_Assignment 1_.
Using the Chromebook article below, explain in one to three sentences why AAA games will not run on a Chromebook.
_Assignment 2_.
From the Chromebook article below, copy word for word the part that opens with the words containing "Whenever we talk" and closes with "you can buy.".

_Text block_.
Should you buy a Chromebook?

While not for everyone, a Chromebook can be the best choice for a lot of things.

Whenever we talk about Chromebooks, this is one of the questions that always pops up. It's understandable — you've got about half the internet telling you that Chromebooks are great and most folks can do everything they want to do on a laptop with Chrome, and most of the other half claiming that they are useless and you shouldn't spend your money of "just a browser."

As usual, I think the real wisdom comes from the people in the middle. Folks who will come forward and say a Chromebook is their only computer or the one they use all or most of the time, and why it works for them. I may be biased because I'm one of those people, but I really do think that for a good many of us, a Chromebook is the best computer you can buy.

What you can't do with a Chromebook

I think the easy way to answer this question is by saying that there are people who shouldn't buy a Chromebook and expect it to be able to do the things they want it to do. Chromebooks weren't designed to do everything — they were designed to do the basics that most people need very well.

For most folks working with code a Chromebook isn't the best choice

I know plenty of people who are programmers and developers. Some of them do web development using languages that don't need compiled into a container and instead are interpreted by the browser, and a Chromebook is a great way to do that. You can build out a web app or website, then get everything running well either online or locally. Once it works as intended, you clean things up and upload to a development server where folks using other browsers — you can't install Microsoft Internet Explorer or Edge on a Chromebook, nor can you install Firefox. These two browsers tend to require small tweaks when compared to Chrome or Safari. Using a Chromebook is a great way to do webdev, but will require testing with other machines.

Other types of development just isn't practical. Sure, you can install plugins and extensions that allow for a Ruby or Python interpreter, but usually they aren't able to do everything you'll need to do. Compiling software — turning source code into a stand-alone application — whether it be apps for a phone or for any other computer certainly isn't practical unless you put your Chromebook into developer mode and install another flavor of Linux. Of course, you can develop Chrome apps and extensions, but for most folks working with code a Chromebook isn't the best "main" machine. It wasn't designed to be.

Another area where Chromebooks aren't going to be your best bet is media creation. You can find all sorts of Chrome apps for audio and video production or image editing, but for people doing anything like this full-time the apps and their features just aren't powerful enough. Here at Android Central, we have a crew who handles video production and audio production, but we still need to do some of the "smaller" things ourselves, and I'll be honest — doing some of it on a Chromebook just isn't practical. Even something as simple as cleaning up a photo using RAW imaging editing software can be a bit difficult, unless you go the extra mile and install another Linux environment onto your Chromebook, and for many a full-fledged Linux desktop has it's own big learning curve. For serious editing, most Chromebooks also don't have the hardware under the hood to make it practical, either. Again, nobody selling Chromebooks is implying they were designed for this sort of work, and that's because they just aren't.

AAA games just aren't going to run on a Chromebook

The biggest problem for many is gaming. Most of us aren't programmers or media professionals, but plenty of us like to fire up a computer and play some games. None of those AAA titles you're interested are going to run on a Chromebook for two reasons — none of them are built to run in a Chrome OS environment (even if there's a Linux version available) and Chromebooks don't have the disk space, the video card or the memory to run them anyway. There are some really good browser based games out there, and most of them run really well on Chrome OS and the limited hardware Chromebooks usually ship with, but you'll never be able to play the Fallout series or Skyrim or CoD on your Chromebook. Don't expect this to change anytime soon, either. A quick look at SteamOS and the giant list of games not available (or even the Mac App Store) means developers are focused on building games for Windows using things like Direct X and special support for AMD or NVIDIA GPUS running on Windows drivers, or for the PlayStation and Xbox. We don't blame them — that's where the money is.

_Given data_.

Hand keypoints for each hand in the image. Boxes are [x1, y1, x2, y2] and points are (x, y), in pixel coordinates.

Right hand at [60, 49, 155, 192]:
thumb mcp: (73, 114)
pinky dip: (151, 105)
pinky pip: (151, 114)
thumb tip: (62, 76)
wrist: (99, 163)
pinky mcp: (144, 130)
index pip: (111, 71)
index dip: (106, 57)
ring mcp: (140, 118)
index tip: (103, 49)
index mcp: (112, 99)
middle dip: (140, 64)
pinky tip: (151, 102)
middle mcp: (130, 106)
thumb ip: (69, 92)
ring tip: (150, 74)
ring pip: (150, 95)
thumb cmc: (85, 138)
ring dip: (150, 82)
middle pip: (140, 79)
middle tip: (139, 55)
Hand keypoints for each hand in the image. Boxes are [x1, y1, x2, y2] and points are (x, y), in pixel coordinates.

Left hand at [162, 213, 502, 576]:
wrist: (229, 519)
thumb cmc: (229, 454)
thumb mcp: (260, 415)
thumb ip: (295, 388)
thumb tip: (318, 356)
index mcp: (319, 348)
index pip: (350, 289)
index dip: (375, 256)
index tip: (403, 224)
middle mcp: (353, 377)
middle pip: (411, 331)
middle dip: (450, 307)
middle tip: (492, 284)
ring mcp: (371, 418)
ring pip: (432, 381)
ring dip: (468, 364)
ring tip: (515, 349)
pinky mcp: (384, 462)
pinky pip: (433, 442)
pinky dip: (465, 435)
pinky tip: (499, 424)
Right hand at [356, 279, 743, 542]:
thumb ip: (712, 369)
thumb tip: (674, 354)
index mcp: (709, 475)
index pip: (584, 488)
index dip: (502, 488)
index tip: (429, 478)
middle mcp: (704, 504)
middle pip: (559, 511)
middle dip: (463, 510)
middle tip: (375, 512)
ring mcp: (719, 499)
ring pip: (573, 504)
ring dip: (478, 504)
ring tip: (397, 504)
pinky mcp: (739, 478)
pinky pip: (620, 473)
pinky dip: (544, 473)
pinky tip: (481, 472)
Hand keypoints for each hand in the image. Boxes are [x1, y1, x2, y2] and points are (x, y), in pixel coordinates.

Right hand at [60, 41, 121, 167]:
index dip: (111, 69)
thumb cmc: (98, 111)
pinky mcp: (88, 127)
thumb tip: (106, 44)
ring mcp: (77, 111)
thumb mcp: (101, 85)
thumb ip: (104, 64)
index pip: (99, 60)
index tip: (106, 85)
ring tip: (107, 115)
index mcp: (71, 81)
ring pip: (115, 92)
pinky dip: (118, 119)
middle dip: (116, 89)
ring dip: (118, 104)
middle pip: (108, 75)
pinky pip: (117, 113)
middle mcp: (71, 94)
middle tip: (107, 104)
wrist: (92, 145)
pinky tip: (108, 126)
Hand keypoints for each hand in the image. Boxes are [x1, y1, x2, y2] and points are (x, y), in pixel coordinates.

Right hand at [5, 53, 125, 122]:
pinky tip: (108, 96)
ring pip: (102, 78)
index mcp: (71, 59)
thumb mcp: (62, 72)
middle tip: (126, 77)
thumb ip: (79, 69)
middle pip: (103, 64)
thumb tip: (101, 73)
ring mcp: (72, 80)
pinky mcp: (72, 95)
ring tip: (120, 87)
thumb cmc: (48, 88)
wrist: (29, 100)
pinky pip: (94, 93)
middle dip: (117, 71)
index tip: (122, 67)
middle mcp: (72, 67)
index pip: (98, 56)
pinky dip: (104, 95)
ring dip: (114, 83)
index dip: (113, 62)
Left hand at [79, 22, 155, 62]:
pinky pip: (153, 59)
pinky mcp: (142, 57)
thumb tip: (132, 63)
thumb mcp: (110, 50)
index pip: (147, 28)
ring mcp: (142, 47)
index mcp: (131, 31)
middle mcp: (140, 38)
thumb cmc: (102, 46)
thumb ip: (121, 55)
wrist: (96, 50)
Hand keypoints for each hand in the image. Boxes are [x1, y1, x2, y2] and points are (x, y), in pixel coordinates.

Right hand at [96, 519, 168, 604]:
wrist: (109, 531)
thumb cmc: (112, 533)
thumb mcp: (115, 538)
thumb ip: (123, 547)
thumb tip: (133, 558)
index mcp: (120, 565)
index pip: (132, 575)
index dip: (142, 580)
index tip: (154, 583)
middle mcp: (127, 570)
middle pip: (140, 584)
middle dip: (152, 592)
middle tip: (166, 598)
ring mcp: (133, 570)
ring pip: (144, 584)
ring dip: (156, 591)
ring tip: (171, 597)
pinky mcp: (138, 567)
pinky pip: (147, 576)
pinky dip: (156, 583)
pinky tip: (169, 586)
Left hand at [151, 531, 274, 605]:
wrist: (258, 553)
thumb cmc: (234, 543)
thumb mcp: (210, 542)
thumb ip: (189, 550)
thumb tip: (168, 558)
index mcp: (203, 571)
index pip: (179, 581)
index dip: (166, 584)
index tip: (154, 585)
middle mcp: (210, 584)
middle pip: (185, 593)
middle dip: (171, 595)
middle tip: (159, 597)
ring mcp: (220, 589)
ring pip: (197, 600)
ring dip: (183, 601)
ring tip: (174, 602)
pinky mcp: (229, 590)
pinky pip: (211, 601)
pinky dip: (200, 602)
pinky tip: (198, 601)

_Response 1_.
AAA games will not run on a Chromebook for two reasons. None of them are built to run in a Chrome OS environment, even when a Linux version exists. Chromebooks also lack the disk space, video card, and memory to run them anyway.

_Response 2_.
Whenever we talk about Chromebooks, this is one of the questions that always pops up. It's understandable — you've got about half the internet telling you that Chromebooks are great and most folks can do everything they want to do on a laptop with Chrome, and most of the other half claiming that they are useless and you shouldn't spend your money of "just a browser."

As usual, I think the real wisdom comes from the people in the middle. Folks who will come forward and say a Chromebook is their only computer or the one they use all or most of the time, and why it works for them. I may be biased because I'm one of those people, but I really do think that for a good many of us, a Chromebook is the best computer you can buy.